Hüsker Dü chronology
| Makes No Sense At All (1985) | Don't Want to Know If You Are Lonely (1986) | Sorry Somehow (1986) |

= Don't Want to Know If You Are Lonely =

"Don't Want to Know If You Are Lonely" is a song by Hüsker Dü from their album Candy Apple Grey. The song was written by Grant Hart. It was released both as a single and EP in the United States and United Kingdom in March 1986. Hüsker Dü filmed a promotional video for the song, which garnered the band some play on MTV. The song, dubbed a "tuneful blast of Buzzcocks-style pop-punk", was labeled the high point of Grey in a respective review by AllMusic's Stewart Mason.

The song is featured in the 2009 comedy-drama movie Adventureland.

==Track listing==
===EP track listing===
Side One
1. "Don't Want to Know If You Are Lonely" (Hart)
2. "Helter Skelter" (Lennon-McCartney)

Side Two
1. "All Work and No Play" (Long Mix) (Mould)

"Helter Skelter" was recorded live on January 30, 1985, at First Avenue in Minneapolis, Minnesota.
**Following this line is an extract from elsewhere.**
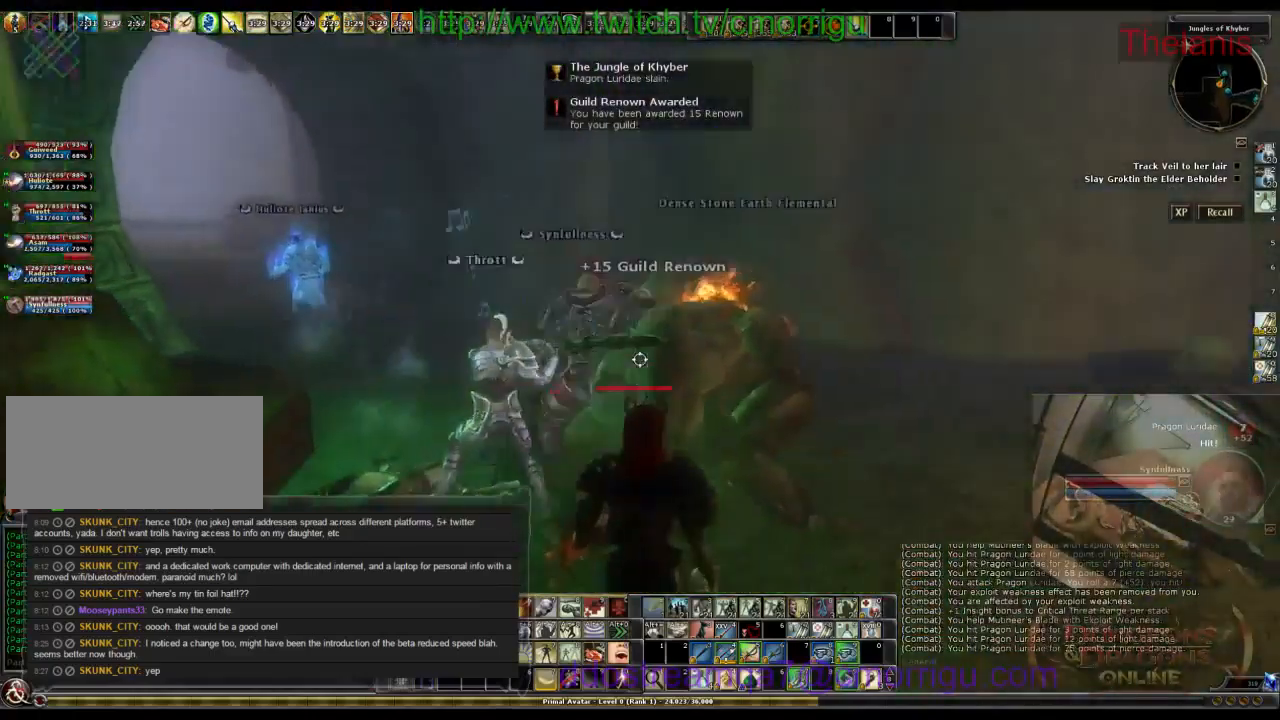
{"keys": ["w"], "events": [[33, "s", "up"], [400, "d", "up"], [500, "w", "down"]]}
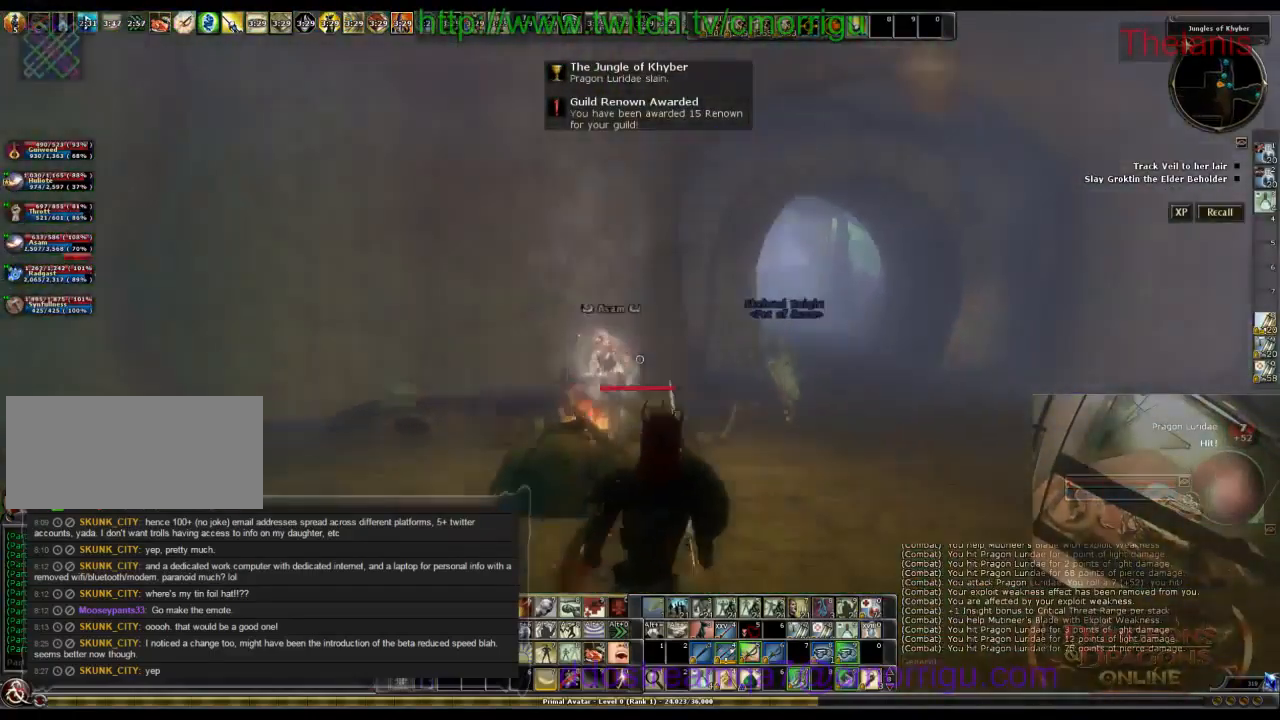
{"keys": ["w"], "events": []}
===UK single track listing===
Side One
1. "Don't Want to Know If You Are Lonely" (Hart)
Side Two
1. "All Work and No Play" (Mould)

==Side by Side: Record Store Day 2011==

On Record Store Day 2011, Warner Bros. Records released an exclusive limited edition print of a "Don't Want to Know If You Are Lonely" split single. The split single features the original version of "Don't Want to Know If You Are Lonely" performed by Hüsker Dü on one side, and a cover version by the band Green Day on the other. The Green Day version had previously appeared on the single for their song "Warning".

Side A
1. "Don't Want to Know If You Are Lonely" (as performed by Hüsker Dü)
Side B
1. "Don't Wanna Know If You Are Lonely" (as performed by Green Day)

==Cover versions==
"Don't Want to Know If You Are Lonely" has been covered by several different artists, including Green Day, who recorded it for an MTV show titled Influences. The UK band Catherine Wheel recorded a version of the song on their 1992 30th Century Man EP. Also in 1992, Mega City Four covered it on their LP Inspiringly Titled: The Live Album, and its advance EP, Shivering Sand – Live. The Swedish rock band Fireside has also recorded a version of the song on their Hello Kids album. In 2013, Il Cattivo, a Denver-based heavy rock band, released a guitar-dueling rendition on their second record, How to Assess Your Damages. The song was also covered by Australian musician Paul Dempsey.